» ACTION ITEM
Work through the data and say how many lines contain "against". The number alone is the answer.

(Beginning of RECORDS SUPPLIED)

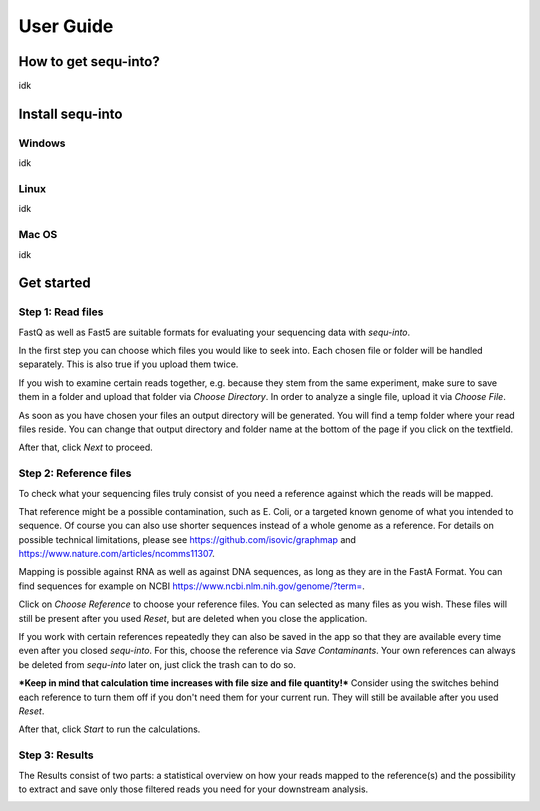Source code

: .. _userguide:

********************
User Guide
********************

How to get sequ-into?
====
idk


Install sequ-into
====
Windows
-------
idk

Linux
-------
idk

Mac OS
-------
idk



Get started
====


Step 1: Read files
-------
FastQ as well as Fast5 are suitable formats for evaluating your sequencing data with *sequ-into*.

In the first step you can choose which files you would like to seek into. Each chosen file or folder will be handled separately. This is also true if you upload them twice. 

If you wish to examine certain reads together, e.g. because they stem
from the same experiment, make sure to save them in a folder and upload that folder
via *Choose Directory*. In order to analyze a single file, upload it via *Choose File*.

As soon as you have chosen your files an output directory will be generated. You will find a temp folder 
where your read files reside. You can change that output directory and folder name at the bottom of the page if you click on 
the textfield.

After that, click *Next* to proceed.

.. image:: ./images/1.png
   :scale: 20



Step 2: Reference files
-------
To check what your sequencing files truly consist of you need a reference against which
the reads will be mapped. 

That reference might be a possible contamination, such as E. Coli, or a targeted known genome of 
what you intended to sequence. Of course you can also use shorter sequences instead of a whole genome as a reference.
For details on possible technical limitations, please see https://github.com/isovic/graphmap and https://www.nature.com/articles/ncomms11307.

Mapping is possible against RNA as well as against DNA sequences, as long as they are in the FastA Format.
You can find sequences for example on NCBI https://www.ncbi.nlm.nih.gov/genome/?term=.

Click on *Choose Reference* to choose your reference files. You can selected as many files as you wish. These files 
will still be present after you used *Reset*, but are deleted when you close the application.

If you work with certain references repeatedly they can also be saved in the app so that they are available every time
even after you closed *sequ-into*. For this, choose the reference via *Save Contaminants*. Your own references can always be deleted from *sequ-into* later on, just click the trash can to do so.

***Keep in mind that calculation time increases with file size and file quantity!***
Consider using the switches behind each reference to turn them off if you don't need them for your current run. They will still be available after you used *Reset*.

After that, click *Start* to run the calculations.


.. image:: ./images/2.png
   :scale: 20



Step 3: Results
-------
The Results consist of two parts:
a statistical overview on how your reads mapped to the reference(s) and the
possibility to extract and save only those filtered reads you need for your downstream analysis.




.. image:: ./images/3.png
   :scale: 20


.. image:: ./images/4.png
    :scale: 20

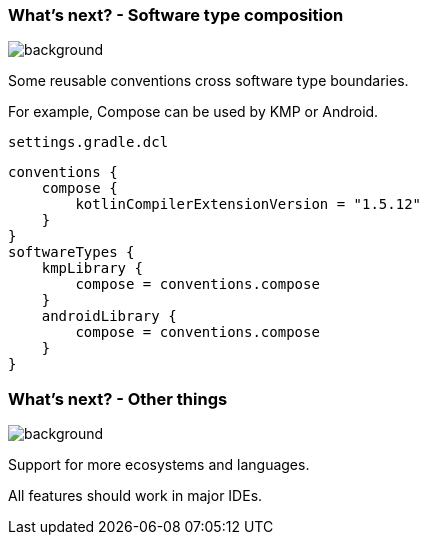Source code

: 
=== What's next? [.small]#- Software type composition#
image::gradle/bg-4.png[background, size=cover]

Some reusable conventions cross software type boundaries.

For example, Compose can be used by KMP or Android.

`settings.gradle.dcl`
```kotlin
conventions {
    compose {
        kotlinCompilerExtensionVersion = "1.5.12"
    }
}
softwareTypes {
    kmpLibrary {
        compose = conventions.compose
    }
    androidLibrary {
        compose = conventions.compose
    }
}
```

=== What's next? [.small]#- Other things#
image::gradle/bg-4.png[background, size=cover]

Support for more ecosystems and languages.

All features should work in major IDEs.
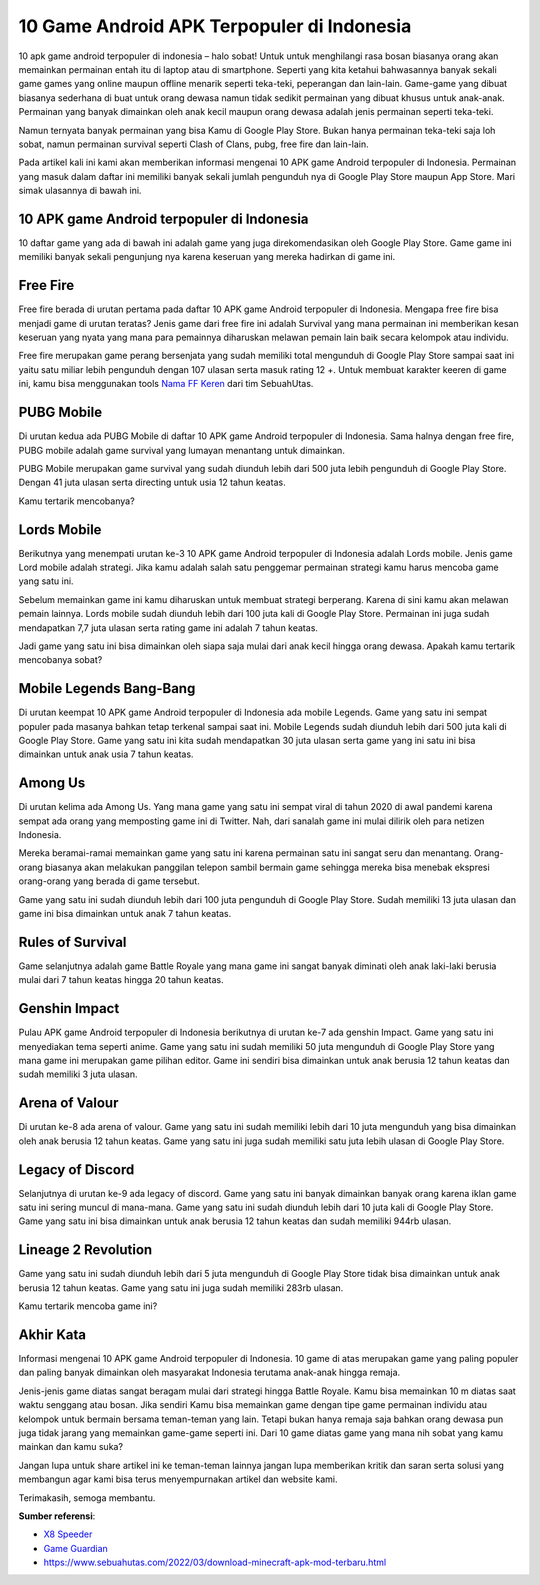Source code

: 10 Game Android APK Terpopuler di Indonesia
===================

10 apk game android terpopuler di indonesia – halo sobat! Untuk untuk menghilangi rasa bosan biasanya orang akan memainkan permainan entah itu di laptop atau di smartphone. Seperti yang kita ketahui bahwasannya banyak sekali game games yang online maupun offline menarik seperti teka-teki, peperangan dan lain-lain. 
Game-game yang dibuat biasanya sederhana di buat untuk orang dewasa namun tidak sedikit permainan yang dibuat khusus untuk anak-anak. Permainan yang banyak dimainkan oleh anak kecil maupun orang dewasa adalah jenis permainan seperti teka-teki.

Namun ternyata banyak permainan yang bisa Kamu di Google Play Store. Bukan hanya permainan teka-teki saja loh sobat, namun permainan survival seperti Clash of Clans, pubg, free fire dan lain-lain.

Pada artikel kali ini kami akan memberikan informasi mengenai 10 APK game Android terpopuler di Indonesia. Permainan yang masuk dalam daftar ini memiliki banyak sekali jumlah pengunduh nya di Google Play Store maupun App Store. Mari simak ulasannya di bawah ini.

10 APK game Android terpopuler di Indonesia
--------------

10 daftar game yang ada di bawah ini adalah game yang juga direkomendasikan oleh Google Play Store. Game game ini memiliki banyak sekali pengunjung nya karena keseruan yang mereka hadirkan di game ini.

Free Fire
--------------

Free fire berada di urutan pertama pada daftar 10 APK game Android terpopuler di Indonesia. Mengapa free fire bisa menjadi game di urutan teratas? Jenis game dari free fire ini adalah Survival yang mana permainan ini memberikan kesan keseruan yang nyata yang mana para pemainnya diharuskan melawan pemain lain baik secara kelompok atau individu.

Free fire merupakan game perang bersenjata yang sudah memiliki total mengunduh di Google Play Store sampai saat ini yaitu satu miliar lebih pengunduh dengan 107 ulasan serta masuk rating 12 +. Untuk membuat karakter keeren di game ini, kamu bisa menggunakan tools `Nama FF Keren <https://www.sebuahutas.com/2022/04/generator-nama-ff-keren-dan-unik.html>`_ dari tim SebuahUtas.

PUBG Mobile
--------------

Di urutan kedua ada PUBG Mobile di daftar 10 APK game Android terpopuler di Indonesia. Sama halnya dengan free fire, PUBG mobile adalah game survival yang lumayan menantang untuk dimainkan. 

PUBG Mobile merupakan game survival yang sudah diunduh lebih dari 500 juta lebih pengunduh di Google Play Store. Dengan 41 juta ulasan serta directing untuk usia 12 tahun keatas. 

Kamu tertarik mencobanya?

Lords Mobile
--------------

Berikutnya yang menempati urutan ke-3 10 APK game Android terpopuler di Indonesia adalah Lords mobile. Jenis game Lord mobile adalah strategi. Jika kamu adalah salah satu penggemar permainan strategi kamu harus mencoba game yang satu ini. 

Sebelum memainkan game ini kamu diharuskan untuk membuat strategi berperang. Karena di sini kamu akan melawan pemain lainnya. 
Lords mobile sudah diunduh lebih dari 100 juta kali di Google Play Store. Permainan ini juga sudah mendapatkan 7,7 juta ulasan serta rating game ini adalah 7 tahun keatas. 

Jadi game yang satu ini bisa dimainkan oleh siapa saja mulai dari anak kecil hingga orang dewasa. Apakah kamu tertarik mencobanya sobat?

Mobile Legends Bang-Bang
--------------

Di urutan keempat 10 APK game Android terpopuler di Indonesia ada mobile Legends. Game yang satu ini sempat populer pada masanya bahkan tetap terkenal sampai saat ini. 
Mobile Legends sudah diunduh lebih dari 500 juta kali di Google Play Store. Game yang satu ini kita sudah mendapatkan 30 juta ulasan serta game yang ini satu ini bisa dimainkan untuk anak usia 7 tahun keatas.

Among Us
--------------

Di urutan kelima ada Among Us. Yang mana game yang satu ini sempat viral di tahun 2020 di awal pandemi karena sempat ada orang yang memposting game ini di Twitter. Nah, dari sanalah game ini mulai dilirik oleh para netizen Indonesia. 

Mereka beramai-ramai memainkan game yang satu ini karena permainan satu ini sangat seru dan menantang. Orang-orang biasanya akan melakukan panggilan telepon sambil bermain game sehingga mereka bisa menebak ekspresi orang-orang yang berada di game tersebut.

Game yang satu ini sudah diunduh lebih dari 100 juta pengunduh di Google Play Store. Sudah memiliki 13 juta ulasan dan game ini bisa dimainkan untuk anak 7 tahun keatas.

Rules of Survival
--------------

Game selanjutnya adalah game Battle Royale yang mana game ini sangat banyak diminati oleh anak laki-laki berusia mulai dari 7 tahun keatas hingga 20 tahun keatas.

Genshin Impact
--------------

Pulau APK game Android terpopuler di Indonesia berikutnya di urutan ke-7 ada genshin Impact. Game yang satu ini menyediakan tema seperti anime. 
Game yang satu ini sudah memiliki 50 juta mengunduh di Google Play Store yang mana game ini merupakan game pilihan editor. Game ini sendiri bisa dimainkan untuk anak berusia 12 tahun keatas dan sudah memiliki 3 juta ulasan.

Arena of Valour
--------------

Di urutan ke-8 ada arena of valour. Game yang satu ini sudah memiliki lebih dari 10 juta mengunduh yang bisa dimainkan oleh anak berusia 12 tahun keatas. Game yang satu ini juga sudah memiliki satu juta lebih ulasan di Google Play Store.

Legacy of Discord
--------------

Selanjutnya di urutan ke-9 ada legacy of discord. Game yang satu ini banyak dimainkan banyak orang karena iklan game satu ini sering muncul di mana-mana.
Game yang satu ini sudah diunduh lebih dari 10 juta kali di Google Play Store. Game yang satu ini bisa dimainkan untuk anak berusia 12 tahun keatas dan sudah memiliki 944rb ulasan.

Lineage 2 Revolution
--------------

Game yang satu ini sudah diunduh lebih dari 5 juta mengunduh di Google Play Store tidak bisa dimainkan untuk anak berusia 12 tahun keatas. Game yang satu ini juga sudah memiliki 283rb ulasan.

Kamu tertarik mencoba game ini?

Akhir Kata
--------------

Informasi mengenai 10 APK game Android terpopuler di Indonesia. 10 game di atas merupakan game yang paling populer dan paling banyak dimainkan oleh masyarakat Indonesia terutama anak-anak hingga remaja. 

Jenis-jenis game diatas sangat beragam mulai dari strategi hingga Battle Royale. Kamu bisa memainkan 10 m diatas saat waktu senggang atau bosan. Jika sendiri Kamu bisa memainkan game dengan tipe game permainan individu atau kelompok untuk bermain bersama teman-teman yang lain.
Tetapi bukan hanya remaja saja bahkan orang dewasa pun juga tidak jarang yang memainkan game-game seperti ini. Dari 10 game diatas game yang mana nih sobat yang kamu mainkan dan kamu suka?

Jangan lupa untuk share artikel ini ke teman-teman lainnya jangan lupa memberikan kritik dan saran serta solusi yang membangun agar kami bisa terus menyempurnakan artikel dan website kami.

Terimakasih, semoga membantu.

**Sumber referensi**:

- `X8 Speeder <https://www.sebuahutas.com/2022/04/x8-speeder-apk-official-download.html>`_
- `Game Guardian <https://www.sebuahutas.com/2022/04/game-guardian-apk-no-root-official.html>`_
- https://www.sebuahutas.com/2022/03/download-minecraft-apk-mod-terbaru.html
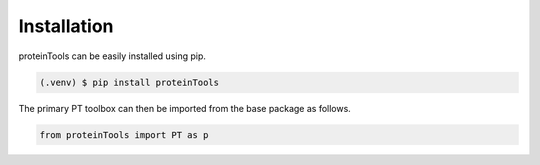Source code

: Installation 
=============

.. _installation:

proteinTools can be easily installed using pip.

.. code-block:: bash

   (.venv) $ pip install proteinTools
   
The primary PT toolbox can then be imported from the base package as follows.

.. code-block:: python

   from proteinTools import PT as p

(End of RECORDS SUPPLIED)

» WRITTEN SOLUTION
2